Selected text:
I am a week late in writing this. In my mind I’ve written in a 1000 times but the words were never enough…they didn’t portray the sheer emotion of the day. I kept thinking I would wait and write this when I had it just right in my mind. Yeah, right.
There is a lot of preamble to the day before the big event. A lot of it poignant, though only to me. One phrase sort of sums it up though. As Phil was driving me to be dropped off he said, “you are about to go and do the most un-Libby-like thing imaginable.” I asked to what he was referring to…the Warrior Dash or going away for the night with friends. “Both” said my man of few words.
The most un-Libby-like thing he could imagine. Yep. That summed it up. Wasn’t that the point though? After 40 some-odd-years doing only Libby-like things I needed a change, a challenge and an adventure. And I was giving myself one.
The cabin was awesome. Courtney made a truly homemade dinner and we sat and laughed and talked until bedtime. Success one.
The next morning dawned early. We garbed up in Warrior attire and made the trip over, around and around and around Lake Burton to arrive in Clayton.
Wow. People were everywhere. In costume, couples, groups, athletes stretched and pranced. I saw more boy shorts and knee socks on long, lithe, athletic bodies then I really wanted or needed to. Moments of panic but to be honest, the crowd was so diverse, so eccletic and the atmosphere so electric that I didn’t really feel the sheer terror that I expected to feel.
A little before 9:30a they announcer gathered our heat up to the starting lane. I had a race bib on. Something I NEVER, ever, expected to wear. Ever. As rehearsed, we gathered at the rear. Our plan was to be amoung the last to start so we didn’t feel like we were holding anyone up. The DJ began playing JUMP and had us all throw our hands in the air and jump up and down to pump up for the start. About the 2nd jump I realized something. I was participating. I wasn’t looking around to see who was watching this old, fat body jump up and down. I was nervous and I was scared but I was doing it. I have to admit to getting a little teary eyed. One way or another I was going to feel very differently about myself in mere seconds.
“GO” was yelled, music blared, fire shot from the stage. The crowd of 500 merged it’s way like cattle into the cattle shoot and off we went. One-foot-in-front-of-the-other was my cadence. Thru the gate and up the hill. Contestants pouring toward the festivities watched us jog by. One-foot-in-front-of-the-other I thought as I ran by the studs and divas. We jogged up a hill, down a hill. Locals sat in lawn chairs and yelled, “go warriors,” as we ran by. I was a warrior, I was jogging! We jogged beside 441. We jogged down a hill. I was doing this!

Excerpted records:

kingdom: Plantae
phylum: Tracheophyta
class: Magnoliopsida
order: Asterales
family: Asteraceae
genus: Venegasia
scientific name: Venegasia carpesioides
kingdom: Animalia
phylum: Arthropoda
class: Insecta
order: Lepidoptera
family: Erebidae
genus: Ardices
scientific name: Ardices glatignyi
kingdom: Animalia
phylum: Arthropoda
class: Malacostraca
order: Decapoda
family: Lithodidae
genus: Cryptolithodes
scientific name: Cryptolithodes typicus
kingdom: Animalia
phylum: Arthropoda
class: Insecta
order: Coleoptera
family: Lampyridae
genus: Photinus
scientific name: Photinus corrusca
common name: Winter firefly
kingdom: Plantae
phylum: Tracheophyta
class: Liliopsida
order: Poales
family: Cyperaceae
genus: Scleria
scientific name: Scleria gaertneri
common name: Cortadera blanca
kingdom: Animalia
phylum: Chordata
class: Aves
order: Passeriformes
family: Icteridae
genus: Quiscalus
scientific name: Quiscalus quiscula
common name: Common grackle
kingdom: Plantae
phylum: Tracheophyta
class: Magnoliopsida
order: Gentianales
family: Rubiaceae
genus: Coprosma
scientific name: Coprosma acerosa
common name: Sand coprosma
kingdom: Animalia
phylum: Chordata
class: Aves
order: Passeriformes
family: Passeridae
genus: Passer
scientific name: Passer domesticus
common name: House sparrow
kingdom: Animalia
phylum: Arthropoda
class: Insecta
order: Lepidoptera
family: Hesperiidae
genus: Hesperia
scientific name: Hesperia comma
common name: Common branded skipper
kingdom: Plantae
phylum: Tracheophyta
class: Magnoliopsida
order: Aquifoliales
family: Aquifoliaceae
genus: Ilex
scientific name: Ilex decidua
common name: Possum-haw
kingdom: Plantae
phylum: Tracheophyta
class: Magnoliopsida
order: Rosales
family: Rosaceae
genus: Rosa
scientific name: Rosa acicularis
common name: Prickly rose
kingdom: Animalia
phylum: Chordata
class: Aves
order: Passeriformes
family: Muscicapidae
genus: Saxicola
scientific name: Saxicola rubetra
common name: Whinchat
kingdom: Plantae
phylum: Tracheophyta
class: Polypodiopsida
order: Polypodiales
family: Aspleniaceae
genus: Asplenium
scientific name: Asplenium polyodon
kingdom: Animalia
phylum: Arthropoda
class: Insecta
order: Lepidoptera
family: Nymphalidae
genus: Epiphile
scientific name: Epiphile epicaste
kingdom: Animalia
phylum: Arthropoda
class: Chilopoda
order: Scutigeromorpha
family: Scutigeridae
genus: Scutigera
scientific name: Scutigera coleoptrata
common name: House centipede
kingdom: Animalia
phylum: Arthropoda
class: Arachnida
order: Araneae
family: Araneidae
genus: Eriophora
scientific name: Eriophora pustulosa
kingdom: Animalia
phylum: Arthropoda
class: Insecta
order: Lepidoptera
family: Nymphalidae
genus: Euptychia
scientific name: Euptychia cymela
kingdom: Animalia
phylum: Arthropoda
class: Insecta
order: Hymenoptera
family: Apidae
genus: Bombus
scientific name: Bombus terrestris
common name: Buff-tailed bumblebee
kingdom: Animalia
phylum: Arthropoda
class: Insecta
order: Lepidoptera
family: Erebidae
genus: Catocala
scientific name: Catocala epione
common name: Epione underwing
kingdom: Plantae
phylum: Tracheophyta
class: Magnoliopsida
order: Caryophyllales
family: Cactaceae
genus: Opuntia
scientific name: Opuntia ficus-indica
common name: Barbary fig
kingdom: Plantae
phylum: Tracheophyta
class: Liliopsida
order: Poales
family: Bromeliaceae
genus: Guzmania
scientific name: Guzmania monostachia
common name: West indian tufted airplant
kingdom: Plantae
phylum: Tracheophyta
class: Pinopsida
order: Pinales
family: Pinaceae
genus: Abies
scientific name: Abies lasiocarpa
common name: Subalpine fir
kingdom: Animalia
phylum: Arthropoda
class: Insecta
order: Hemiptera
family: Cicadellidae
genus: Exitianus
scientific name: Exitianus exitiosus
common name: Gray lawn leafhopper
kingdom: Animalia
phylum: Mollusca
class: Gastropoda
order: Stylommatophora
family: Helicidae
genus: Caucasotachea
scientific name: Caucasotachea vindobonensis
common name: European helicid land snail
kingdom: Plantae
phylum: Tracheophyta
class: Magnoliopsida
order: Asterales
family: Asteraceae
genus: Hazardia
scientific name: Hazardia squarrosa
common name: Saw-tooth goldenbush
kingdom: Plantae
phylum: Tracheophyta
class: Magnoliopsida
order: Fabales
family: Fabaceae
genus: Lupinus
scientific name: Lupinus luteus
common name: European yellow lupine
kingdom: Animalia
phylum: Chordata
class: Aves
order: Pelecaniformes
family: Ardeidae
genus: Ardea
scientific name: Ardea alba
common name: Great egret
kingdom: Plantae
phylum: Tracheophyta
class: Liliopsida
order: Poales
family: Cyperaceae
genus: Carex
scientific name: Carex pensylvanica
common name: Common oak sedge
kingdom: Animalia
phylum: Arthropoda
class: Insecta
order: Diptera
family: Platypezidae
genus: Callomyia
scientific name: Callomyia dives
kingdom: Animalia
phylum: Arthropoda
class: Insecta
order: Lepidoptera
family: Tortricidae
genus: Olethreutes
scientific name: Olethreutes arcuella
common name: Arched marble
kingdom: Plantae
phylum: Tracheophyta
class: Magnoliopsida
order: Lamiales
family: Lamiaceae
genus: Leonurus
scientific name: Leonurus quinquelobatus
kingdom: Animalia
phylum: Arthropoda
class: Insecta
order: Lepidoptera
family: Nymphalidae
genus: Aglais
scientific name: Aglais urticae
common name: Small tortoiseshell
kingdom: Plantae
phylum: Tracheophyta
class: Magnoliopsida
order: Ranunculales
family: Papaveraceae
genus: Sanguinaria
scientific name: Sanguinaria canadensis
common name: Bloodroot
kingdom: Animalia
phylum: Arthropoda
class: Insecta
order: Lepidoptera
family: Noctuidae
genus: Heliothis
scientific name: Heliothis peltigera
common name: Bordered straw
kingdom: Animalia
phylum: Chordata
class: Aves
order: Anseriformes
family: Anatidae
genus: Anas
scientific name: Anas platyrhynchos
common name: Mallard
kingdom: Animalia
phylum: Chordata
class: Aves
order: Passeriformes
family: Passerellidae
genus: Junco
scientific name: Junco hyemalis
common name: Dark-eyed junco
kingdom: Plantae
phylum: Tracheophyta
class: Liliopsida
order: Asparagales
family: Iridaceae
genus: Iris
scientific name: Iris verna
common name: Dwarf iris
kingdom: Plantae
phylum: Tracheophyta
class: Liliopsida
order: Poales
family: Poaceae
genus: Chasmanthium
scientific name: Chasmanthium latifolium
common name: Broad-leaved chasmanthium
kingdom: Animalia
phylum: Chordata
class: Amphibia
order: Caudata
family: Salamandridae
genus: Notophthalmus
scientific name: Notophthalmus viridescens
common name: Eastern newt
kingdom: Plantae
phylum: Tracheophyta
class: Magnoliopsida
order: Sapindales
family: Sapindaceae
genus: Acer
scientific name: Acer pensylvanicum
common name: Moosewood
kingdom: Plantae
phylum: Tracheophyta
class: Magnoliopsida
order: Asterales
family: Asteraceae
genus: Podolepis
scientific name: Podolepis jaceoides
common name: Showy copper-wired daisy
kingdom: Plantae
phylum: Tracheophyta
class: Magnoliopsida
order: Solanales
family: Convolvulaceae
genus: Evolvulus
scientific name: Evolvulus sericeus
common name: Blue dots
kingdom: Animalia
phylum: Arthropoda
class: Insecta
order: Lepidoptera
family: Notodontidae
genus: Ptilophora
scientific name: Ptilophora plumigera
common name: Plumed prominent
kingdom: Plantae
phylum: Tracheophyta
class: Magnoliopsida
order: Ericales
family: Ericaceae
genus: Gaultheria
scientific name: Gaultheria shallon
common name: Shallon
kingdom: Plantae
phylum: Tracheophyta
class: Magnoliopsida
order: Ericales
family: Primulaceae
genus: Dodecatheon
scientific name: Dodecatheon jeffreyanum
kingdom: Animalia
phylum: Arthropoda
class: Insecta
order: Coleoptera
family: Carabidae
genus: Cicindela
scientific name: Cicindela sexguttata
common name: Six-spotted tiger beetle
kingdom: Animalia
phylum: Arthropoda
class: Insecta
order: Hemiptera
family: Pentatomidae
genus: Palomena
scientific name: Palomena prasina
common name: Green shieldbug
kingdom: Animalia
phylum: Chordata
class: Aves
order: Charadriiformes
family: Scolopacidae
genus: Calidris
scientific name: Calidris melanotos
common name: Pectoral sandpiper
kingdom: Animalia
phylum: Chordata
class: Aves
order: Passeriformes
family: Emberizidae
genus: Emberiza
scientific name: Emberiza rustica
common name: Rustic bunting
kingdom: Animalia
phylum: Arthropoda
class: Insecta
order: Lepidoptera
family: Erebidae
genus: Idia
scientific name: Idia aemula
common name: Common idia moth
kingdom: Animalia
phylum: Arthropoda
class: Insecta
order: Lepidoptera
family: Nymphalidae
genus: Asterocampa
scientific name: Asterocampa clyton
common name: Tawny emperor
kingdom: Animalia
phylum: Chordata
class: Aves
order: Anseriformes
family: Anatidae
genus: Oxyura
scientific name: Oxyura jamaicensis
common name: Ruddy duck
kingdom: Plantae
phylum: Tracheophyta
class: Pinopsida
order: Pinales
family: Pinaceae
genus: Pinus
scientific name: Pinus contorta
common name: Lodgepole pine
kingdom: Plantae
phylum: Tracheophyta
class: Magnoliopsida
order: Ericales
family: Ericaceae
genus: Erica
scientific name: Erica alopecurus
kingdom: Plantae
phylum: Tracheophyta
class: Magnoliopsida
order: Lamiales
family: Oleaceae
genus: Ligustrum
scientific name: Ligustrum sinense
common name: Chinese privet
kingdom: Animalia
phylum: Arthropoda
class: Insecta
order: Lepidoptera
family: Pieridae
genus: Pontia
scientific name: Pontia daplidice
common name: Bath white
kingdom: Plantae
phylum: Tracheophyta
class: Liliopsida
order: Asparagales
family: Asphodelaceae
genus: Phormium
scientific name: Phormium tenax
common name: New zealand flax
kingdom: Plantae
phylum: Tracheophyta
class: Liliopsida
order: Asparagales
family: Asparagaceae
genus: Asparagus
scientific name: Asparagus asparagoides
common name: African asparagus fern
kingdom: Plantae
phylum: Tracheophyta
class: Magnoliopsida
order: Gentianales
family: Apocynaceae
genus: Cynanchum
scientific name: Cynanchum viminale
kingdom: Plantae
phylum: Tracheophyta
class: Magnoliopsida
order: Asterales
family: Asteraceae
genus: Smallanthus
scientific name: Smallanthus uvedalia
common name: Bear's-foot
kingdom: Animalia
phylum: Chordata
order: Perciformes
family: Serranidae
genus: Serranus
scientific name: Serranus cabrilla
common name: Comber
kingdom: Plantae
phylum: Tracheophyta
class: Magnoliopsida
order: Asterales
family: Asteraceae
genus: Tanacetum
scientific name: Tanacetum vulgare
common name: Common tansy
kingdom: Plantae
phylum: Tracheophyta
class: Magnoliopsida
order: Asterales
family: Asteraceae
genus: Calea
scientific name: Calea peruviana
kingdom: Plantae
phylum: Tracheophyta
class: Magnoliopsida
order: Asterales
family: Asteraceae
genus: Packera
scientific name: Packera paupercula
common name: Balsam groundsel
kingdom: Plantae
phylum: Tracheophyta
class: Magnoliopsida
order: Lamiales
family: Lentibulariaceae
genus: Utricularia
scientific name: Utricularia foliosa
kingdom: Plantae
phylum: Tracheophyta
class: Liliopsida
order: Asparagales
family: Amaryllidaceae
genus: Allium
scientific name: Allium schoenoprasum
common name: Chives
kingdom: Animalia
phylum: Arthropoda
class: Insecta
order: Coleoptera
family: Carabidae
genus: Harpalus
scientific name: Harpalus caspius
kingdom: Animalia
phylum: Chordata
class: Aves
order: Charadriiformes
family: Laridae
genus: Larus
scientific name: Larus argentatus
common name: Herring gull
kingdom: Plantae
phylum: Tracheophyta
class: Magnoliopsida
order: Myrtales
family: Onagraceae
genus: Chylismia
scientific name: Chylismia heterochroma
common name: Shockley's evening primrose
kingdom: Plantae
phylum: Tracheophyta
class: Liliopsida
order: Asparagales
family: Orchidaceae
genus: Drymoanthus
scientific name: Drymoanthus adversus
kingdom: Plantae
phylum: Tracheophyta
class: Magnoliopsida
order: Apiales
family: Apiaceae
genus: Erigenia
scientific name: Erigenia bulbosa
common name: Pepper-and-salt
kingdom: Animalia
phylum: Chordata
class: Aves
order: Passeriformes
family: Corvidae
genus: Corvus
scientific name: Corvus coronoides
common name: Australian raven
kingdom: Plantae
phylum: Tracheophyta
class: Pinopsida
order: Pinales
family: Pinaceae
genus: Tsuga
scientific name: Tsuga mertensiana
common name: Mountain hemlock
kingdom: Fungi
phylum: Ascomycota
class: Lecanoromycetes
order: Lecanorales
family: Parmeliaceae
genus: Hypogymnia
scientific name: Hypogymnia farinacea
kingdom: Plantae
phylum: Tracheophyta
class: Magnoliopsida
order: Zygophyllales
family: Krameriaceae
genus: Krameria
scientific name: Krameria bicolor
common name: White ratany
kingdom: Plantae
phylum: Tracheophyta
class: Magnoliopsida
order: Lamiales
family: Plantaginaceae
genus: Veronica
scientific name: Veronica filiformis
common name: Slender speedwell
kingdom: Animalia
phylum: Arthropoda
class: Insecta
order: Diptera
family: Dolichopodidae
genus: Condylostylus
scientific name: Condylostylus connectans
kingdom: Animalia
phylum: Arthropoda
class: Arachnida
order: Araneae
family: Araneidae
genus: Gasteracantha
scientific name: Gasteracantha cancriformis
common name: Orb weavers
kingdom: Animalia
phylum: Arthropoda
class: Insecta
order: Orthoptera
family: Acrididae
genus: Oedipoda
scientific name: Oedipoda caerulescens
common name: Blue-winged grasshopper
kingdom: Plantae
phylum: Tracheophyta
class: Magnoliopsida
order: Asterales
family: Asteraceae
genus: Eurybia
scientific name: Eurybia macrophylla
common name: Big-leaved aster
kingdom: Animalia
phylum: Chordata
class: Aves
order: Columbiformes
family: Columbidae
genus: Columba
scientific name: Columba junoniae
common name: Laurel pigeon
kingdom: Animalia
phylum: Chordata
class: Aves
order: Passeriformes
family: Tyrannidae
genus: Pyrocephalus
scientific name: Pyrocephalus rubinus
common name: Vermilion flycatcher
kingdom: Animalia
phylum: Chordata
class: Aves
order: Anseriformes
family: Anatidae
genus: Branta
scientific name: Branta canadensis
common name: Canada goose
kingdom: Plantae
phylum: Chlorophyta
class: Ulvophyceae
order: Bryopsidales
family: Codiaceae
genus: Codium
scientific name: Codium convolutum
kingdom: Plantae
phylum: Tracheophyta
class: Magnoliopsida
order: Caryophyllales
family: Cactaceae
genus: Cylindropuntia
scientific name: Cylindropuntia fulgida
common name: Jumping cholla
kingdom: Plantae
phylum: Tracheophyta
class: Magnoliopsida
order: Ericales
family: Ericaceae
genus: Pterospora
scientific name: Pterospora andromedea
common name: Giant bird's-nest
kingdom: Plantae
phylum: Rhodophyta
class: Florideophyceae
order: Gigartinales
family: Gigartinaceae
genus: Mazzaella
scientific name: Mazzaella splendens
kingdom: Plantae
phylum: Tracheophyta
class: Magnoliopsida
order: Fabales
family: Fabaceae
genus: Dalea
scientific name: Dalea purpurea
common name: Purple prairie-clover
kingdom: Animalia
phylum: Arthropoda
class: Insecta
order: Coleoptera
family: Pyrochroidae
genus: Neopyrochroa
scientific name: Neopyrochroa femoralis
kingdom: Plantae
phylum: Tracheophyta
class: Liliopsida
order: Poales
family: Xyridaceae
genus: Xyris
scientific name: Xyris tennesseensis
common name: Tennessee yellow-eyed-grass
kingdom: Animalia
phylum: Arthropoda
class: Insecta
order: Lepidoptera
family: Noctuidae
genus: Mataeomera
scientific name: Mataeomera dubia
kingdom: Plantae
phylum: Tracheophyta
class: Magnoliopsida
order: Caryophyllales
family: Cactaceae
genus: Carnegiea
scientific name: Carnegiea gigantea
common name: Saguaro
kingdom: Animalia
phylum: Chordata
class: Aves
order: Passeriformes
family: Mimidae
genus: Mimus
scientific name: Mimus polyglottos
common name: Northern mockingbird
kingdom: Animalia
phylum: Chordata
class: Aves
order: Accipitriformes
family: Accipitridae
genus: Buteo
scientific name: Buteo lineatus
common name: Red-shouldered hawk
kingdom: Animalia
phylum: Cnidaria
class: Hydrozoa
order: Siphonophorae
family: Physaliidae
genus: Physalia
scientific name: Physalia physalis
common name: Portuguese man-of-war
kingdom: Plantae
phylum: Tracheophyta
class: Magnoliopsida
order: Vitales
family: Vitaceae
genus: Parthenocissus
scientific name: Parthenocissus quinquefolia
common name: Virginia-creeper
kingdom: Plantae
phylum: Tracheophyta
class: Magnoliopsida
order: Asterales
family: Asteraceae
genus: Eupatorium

Stated problem A: In the Warrior Dash account, what song did the DJ play to pump up the heat before the start?
Stated problem B:
Decide whether each statement agrees with the Warrior Dash account, answering yes or no and quoting the words that settle it:
(i) The group planned to line up at the front of the heat.
(ii) Courtney made dinner at the cabin.
(iii) Locals sat in lawn chairs and cheered the runners.
Stated problem C: Carry on the Warrior Dash account from its last sentence.

Answer A: JUMP

Answer B:
(i) No: "As rehearsed, we gathered at the rear."
(ii) Yes: "Courtney made a truly homemade dinner"
(iii) Yes: "Locals sat in lawn chairs and yelled, “go warriors,” as we ran by."

Answer C:
First obstacle, into a lake for a swim to a sandy shore under which we had to crawl and scrunch our way under barbed wire. Oh the water was cold. Mud seeped into our shoes and weighed us down. Clothes became heavier and heavier. Still I trudged along. At some point I started a glorified doggy paddle. I was passing folks. Young, old, toned, tanned…I was passing some folks. I drug myself onto the sandy shore and took a deep breathe. Slimy mud had us all slipping and sliding as we crawled toward the first low line of barbed wire. Nightmares of me not getting my ample rear low enough to clear the wire and having my shorts snag and be behind bared danced in my head but there wasn’t time to dwell because waves of people were rushing the shores behind us. There was nothing to do but scurry on. Sand cut my knees. My eyes teared, “oh god what am I doing” I was in the midst of thinking when I heard Ashley whoop from behind me. “It smells like a barn up-n-here.” I started laughing and found some gumption. Under over, pull, shimmy. I was thru!!! Under the net and we were done. One obstacle down.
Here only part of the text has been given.